Forgotten fossil is reshaping the theory of evolution on land

A fossil dug up during the Civil War has spent more than a century mislabeled. Once thought to be a seaworm, it turns out the creature is something entirely different – and far more important.

It’s called Palaeocampa anthrax. And according to scientists at the University of Michigan, it may be the first known member of its group to make the jump from sea to land.

Fossil sitting in a museum drawer


The fossil was sitting in a drawer at Harvard University’s Museum of Comparative Zoology. Richard J. Knecht, a postdoctoral researcher from the University of Michigan, decided to take a closer look.

What Knecht saw didn’t match the label. The creature wasn’t a millipede, or a caterpillar, or even a worm. It was a lobopod.

Lobopods are soft-bodied invertebrates that look like worms with legs. They’re considered ancestors of all arthropods – insects, spiders, and crustaceans. Until now, they were believed to be purely marine animals that lived over 500 million years ago.

But this fossil tells a different story. “This is the first evidence that we have that this group actually did leave the ocean,” Knecht said. “Transitioning from a saltwater environment, even to a freshwater environment, is a major evolutionary step.”

“Any time you find a group that made this transition, it’s not just insightful, it’s really important evolutionarily to try to understand how this happened.”

Misidentified for over a century

Since it was first discovered, this lobopod fossil has been misclassified multiple times. Photos of it have appeared in scientific studies, but no one realized what it truly was.

“When the specimen was first discovered, lobopods didn’t even exist as a group,” said Knecht. “This is an example of why revisiting older specimens can be of real value.”

“Even specimens that are iconic and super well known provide an opportunity to make big discoveries just by viewing them with new techniques and fresh perspectives.”

It all came down to the spines

This particular lobopod doesn’t look like much at first glance. It resembles a fuzzy caterpillar, with tiny spines and bristles running down its body.

But when examined more closely, it stands apart from other lobopods. Most lobopodian spines grow in a pattern like stacked cones. Palaeocampa anthrax’s spines don’t. They’re segmented like bamboo, each one ending in a flat, turret-like tip.

Then came the real surprise: orange halos around the tips of the spines. That unusual feature led the team to ask a new question – was this lobopod fossil leaving behind a chemical clue?

To answer that, Knecht teamed up with Nanfang Yu, a physicist at Columbia University. Using infrared spectroscopy, they found fossilized molecules at the tips of the spines.

Defense strategy suits dry ground

These molecules weren’t found anywhere else on the lobopod fossil or the surrounding rock. This pointed to a startling possibility: the creature might have secreted chemicals from the tips of its spines – possibly for defense.
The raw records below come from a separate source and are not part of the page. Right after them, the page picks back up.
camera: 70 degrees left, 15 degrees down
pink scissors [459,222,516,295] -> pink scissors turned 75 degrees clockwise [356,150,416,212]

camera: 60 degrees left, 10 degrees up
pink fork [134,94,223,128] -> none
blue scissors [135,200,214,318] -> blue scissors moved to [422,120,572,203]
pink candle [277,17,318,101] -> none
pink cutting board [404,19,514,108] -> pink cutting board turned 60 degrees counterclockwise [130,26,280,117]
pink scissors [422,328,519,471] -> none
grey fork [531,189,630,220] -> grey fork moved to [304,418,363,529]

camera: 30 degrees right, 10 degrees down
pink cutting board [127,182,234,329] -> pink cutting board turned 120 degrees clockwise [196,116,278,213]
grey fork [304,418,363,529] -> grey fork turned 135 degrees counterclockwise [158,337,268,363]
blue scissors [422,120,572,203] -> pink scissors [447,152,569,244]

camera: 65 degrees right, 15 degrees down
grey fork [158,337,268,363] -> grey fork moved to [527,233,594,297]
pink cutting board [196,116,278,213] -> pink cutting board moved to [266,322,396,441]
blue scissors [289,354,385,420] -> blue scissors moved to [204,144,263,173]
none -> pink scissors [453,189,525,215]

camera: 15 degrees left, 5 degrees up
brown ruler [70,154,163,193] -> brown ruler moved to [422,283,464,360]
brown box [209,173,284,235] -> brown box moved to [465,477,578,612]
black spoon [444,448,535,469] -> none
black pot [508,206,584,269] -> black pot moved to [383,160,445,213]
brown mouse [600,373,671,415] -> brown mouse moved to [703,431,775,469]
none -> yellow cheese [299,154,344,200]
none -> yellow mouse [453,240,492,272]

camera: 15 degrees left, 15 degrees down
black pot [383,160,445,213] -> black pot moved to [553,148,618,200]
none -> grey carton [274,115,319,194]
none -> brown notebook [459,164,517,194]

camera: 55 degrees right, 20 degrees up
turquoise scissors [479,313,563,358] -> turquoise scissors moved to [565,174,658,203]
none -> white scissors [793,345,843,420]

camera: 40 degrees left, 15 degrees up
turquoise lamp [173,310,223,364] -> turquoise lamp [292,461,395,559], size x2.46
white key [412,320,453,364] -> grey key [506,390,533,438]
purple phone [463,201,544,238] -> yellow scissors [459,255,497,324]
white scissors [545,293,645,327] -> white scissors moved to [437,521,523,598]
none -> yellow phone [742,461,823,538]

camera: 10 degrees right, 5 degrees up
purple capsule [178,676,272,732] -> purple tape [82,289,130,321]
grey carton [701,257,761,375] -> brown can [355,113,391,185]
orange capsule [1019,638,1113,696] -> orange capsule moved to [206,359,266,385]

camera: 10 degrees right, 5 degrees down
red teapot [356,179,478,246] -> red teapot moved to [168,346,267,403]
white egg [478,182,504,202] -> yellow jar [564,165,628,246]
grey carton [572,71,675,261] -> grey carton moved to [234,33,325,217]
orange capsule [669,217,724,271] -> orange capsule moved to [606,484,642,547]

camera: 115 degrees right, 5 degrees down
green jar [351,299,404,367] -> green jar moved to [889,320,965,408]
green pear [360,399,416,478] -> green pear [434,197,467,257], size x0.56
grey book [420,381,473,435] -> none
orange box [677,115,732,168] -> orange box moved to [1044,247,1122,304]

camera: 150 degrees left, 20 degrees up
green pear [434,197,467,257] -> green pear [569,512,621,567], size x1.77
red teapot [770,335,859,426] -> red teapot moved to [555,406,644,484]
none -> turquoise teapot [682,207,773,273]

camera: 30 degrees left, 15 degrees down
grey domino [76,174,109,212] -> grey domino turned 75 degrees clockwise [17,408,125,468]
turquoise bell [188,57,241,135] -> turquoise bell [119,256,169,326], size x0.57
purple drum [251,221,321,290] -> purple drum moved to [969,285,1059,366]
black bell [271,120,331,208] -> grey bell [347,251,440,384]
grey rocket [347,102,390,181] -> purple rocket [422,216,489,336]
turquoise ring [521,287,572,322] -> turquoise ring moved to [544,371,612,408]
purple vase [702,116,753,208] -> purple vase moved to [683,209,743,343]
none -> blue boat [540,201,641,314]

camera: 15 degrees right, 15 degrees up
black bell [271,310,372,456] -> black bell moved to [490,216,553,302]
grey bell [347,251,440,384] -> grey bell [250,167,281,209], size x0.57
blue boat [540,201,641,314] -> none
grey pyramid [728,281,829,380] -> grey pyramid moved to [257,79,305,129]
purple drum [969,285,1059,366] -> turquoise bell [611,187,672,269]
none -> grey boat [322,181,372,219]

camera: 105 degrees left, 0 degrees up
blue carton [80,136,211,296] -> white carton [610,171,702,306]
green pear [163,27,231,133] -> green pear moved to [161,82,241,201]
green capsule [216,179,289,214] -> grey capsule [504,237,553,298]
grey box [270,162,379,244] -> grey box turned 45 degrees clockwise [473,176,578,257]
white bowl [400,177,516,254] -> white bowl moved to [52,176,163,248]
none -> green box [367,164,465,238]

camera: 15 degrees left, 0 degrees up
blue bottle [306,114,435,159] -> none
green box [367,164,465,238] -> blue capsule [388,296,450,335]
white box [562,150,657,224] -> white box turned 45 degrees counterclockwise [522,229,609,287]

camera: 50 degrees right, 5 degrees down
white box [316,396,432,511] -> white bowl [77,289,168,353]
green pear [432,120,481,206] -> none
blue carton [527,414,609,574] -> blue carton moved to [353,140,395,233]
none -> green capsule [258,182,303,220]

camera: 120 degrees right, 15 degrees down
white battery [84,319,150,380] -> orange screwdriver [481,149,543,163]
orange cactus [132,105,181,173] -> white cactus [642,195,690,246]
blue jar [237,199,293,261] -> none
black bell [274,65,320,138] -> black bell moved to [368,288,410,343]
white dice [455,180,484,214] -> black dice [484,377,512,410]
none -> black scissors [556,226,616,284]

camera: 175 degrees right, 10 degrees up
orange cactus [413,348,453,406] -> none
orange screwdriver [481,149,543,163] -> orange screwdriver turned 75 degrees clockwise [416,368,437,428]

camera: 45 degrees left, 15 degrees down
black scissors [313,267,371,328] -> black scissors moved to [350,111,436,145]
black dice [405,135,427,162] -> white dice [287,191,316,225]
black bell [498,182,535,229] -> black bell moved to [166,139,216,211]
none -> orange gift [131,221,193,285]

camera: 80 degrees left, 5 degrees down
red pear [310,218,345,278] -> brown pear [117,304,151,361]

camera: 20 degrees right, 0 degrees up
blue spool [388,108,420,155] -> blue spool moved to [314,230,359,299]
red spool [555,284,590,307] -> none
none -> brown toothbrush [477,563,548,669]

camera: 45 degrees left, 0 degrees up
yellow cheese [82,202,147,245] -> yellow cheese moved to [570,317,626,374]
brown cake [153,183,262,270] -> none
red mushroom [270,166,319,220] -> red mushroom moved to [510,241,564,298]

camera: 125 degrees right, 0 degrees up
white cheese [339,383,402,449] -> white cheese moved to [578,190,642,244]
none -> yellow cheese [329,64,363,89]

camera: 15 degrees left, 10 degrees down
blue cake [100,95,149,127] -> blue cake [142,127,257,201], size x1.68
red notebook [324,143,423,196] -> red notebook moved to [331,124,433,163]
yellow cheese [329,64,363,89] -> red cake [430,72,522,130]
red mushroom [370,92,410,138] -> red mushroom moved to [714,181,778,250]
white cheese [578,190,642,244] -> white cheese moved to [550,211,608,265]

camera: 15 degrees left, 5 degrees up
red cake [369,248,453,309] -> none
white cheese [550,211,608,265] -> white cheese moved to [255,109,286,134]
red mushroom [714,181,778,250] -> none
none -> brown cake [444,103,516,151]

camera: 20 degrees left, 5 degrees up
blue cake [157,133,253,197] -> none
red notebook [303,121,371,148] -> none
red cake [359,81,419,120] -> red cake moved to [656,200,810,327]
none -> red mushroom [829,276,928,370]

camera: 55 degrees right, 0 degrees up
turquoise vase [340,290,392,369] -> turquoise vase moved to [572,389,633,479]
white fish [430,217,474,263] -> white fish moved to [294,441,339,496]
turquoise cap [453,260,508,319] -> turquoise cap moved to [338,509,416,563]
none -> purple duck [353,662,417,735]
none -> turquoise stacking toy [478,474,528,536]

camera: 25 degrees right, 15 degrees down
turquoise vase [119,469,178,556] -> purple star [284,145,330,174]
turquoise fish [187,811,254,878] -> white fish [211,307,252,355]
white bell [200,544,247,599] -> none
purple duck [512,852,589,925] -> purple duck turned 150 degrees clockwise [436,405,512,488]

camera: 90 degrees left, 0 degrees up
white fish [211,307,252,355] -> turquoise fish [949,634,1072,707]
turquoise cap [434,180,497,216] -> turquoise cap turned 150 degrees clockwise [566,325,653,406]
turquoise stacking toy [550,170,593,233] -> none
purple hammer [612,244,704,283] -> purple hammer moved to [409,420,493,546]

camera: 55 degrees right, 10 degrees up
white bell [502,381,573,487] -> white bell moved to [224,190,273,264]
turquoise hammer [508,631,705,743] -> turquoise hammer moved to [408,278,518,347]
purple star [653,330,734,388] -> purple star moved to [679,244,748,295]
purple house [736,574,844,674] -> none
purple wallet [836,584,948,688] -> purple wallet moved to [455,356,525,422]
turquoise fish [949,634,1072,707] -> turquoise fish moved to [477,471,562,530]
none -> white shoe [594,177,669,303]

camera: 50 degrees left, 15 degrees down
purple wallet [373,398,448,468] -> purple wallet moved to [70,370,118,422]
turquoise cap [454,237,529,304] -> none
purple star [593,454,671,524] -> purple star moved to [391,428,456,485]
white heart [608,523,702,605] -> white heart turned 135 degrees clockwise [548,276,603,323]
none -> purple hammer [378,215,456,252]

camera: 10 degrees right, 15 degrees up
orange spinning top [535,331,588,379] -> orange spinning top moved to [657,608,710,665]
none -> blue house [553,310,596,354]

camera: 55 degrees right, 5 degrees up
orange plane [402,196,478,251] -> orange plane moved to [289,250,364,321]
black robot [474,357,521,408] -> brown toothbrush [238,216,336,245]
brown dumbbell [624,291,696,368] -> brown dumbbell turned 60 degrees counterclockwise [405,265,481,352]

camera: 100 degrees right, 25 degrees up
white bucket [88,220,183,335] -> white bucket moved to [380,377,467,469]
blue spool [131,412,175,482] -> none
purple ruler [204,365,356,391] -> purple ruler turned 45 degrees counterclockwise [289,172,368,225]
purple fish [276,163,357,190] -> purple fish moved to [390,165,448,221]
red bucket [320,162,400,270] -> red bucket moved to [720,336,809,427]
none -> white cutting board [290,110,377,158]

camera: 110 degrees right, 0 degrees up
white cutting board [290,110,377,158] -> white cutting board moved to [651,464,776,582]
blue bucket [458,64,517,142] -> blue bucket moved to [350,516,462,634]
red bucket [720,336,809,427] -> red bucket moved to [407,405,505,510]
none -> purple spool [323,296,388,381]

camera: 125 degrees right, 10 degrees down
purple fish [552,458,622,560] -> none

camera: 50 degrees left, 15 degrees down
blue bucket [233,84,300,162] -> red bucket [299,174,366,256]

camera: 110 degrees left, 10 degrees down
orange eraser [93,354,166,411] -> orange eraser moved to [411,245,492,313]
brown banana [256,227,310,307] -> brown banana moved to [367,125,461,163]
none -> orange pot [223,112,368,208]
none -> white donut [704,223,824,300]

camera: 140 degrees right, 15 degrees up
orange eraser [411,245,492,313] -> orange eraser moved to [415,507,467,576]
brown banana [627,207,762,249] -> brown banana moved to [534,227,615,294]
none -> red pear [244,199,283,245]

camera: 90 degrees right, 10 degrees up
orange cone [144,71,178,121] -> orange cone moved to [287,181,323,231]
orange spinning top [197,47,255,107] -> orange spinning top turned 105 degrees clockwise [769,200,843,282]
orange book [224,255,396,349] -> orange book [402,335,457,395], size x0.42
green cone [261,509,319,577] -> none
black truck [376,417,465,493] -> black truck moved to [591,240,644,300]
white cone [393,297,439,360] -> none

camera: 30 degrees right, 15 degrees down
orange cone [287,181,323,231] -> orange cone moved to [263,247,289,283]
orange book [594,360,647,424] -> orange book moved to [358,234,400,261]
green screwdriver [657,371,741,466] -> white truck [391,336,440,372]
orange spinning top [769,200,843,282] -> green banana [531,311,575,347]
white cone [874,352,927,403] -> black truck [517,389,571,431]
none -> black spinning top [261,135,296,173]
“If I were to place a chip on the table, I’d say this organism was probably more terrestrial or amphibious, specifically because of that tip. It makes more sense in an aerial rather than a subaqueous environment,” Knecht said.

Most sea creatures with spines use them to inject toxins. But if a defense mechanism simply leaks from the tip, it wouldn’t work well underwater. It would just wash away. That kind of system makes a lot more sense on land or near land.

A long shot fossil find

Finding a soft-bodied fossil like this is rare. Invertebrates don’t have bones, and their bodies decompose fast. To preserve one, it must die in just the right conditions – usually in oxygen-poor water with fine sediment that covers the body almost immediately.

That’s what makes sites like Mazon Creek in Illinois and Montceau-les-Mines in France so valuable. These sites, known as Lagerstätten, preserve fossils in exceptional detail. And that’s where Palaeocampa anthrax was found.

The fossil is one of only two lobopods from the Carboniferous period. It’s also the youngest known example of its kind – and potentially the first to show evidence of life outside the sea.

“It’s like winning the lottery not once, but three times. First, that the site existed at all; second, to have this level of preservation; and third, to then find it over 300 million years later,” Knecht said. “It’s a series of statistical miracles.”

Why this fossil matters

This fossil does more than correct a case of mistaken identity. It shows that lobopods – some of the earliest ancestors of insects and spiders – may have begun exploring land far earlier than anyone thought.

It also proves the value of looking at old things in new ways. A mislabeled fossil, sitting in a drawer for 150 years, just rewrote a chapter of life’s story on Earth.

The full study was published in the journal Communications Biology.